Posted 15 June 2008 - 10:11 PM
Could neither of you previous two posters read the other "guest" post? She didn't mention £3000 a week. She didn't mention Jodie. She was talking in the plural, re PEOPLE in the industry in general to start with, and then referred it down to the PART TIME work indulged in by the obviously mollycoddled stage performers who she obviously doesn't seen to think know what real work is! Or is she so unimaginative and/or so lacking in understanding, that she thinks £3000 a week is normal? The other guest poster who followed with "Well said, Emma, agree with all that. Its not lamentable to suggest that £3000 pds per week is somewhat over the top when lots of people at the moment are struggling to pay bills, find homes etc", apparently does. Because I didn't say that. And if you are going to disagree or even criticise, then at least bother to know what it is you are talking about and to do it accurately.
And just for the record this PART TIME work was criticised by a teacher, who seems to think she has a right to do that when she gets how many weeks holiday a year? And this also from a teacher who is in long term employment, who doesn't have to take short term contracts not knowing when, or if, the next one will materialise with all the accompanying stress that entails. This from someone who doesn't have to work as a waitress half the time, or whatever, to make ends meet when the "ridiculously high" (?) salary from a previous job doesn't last to the next. She doesn't have to live from hand to mouth most of the time. She doesn't have to do a job that precludes a normal social life because of antisocial hours. She doesn't have to work over the holiday periods like Christmas. She doesn't have to expend hugely more energy in a few hours than a teacher would have to in a week. She doesn't have to maintain the level of fitness required to be able to do that.
The payments made to Hollywood stars and to television names are just insane, but the reality of life for the majority of actors is that they STRUGGLE! To be so unimaginative that you can't even think what it might be like to NOT have a sinecure of a job is just shameful!

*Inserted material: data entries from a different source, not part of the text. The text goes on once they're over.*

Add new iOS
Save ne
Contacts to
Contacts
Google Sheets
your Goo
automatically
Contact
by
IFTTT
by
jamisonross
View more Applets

I have long thought that it would be a good idea to somehow oblige everyone to have to work for at least 5 years in some self employed capacity. I have been on the receiving end of the most ridiculous attitudes too many times. Those working in sinecure jobs, with a regular salary coming in at the end of every month that you can rely on, should know how much tougher the alternative is and what the real world is like when you don't have that.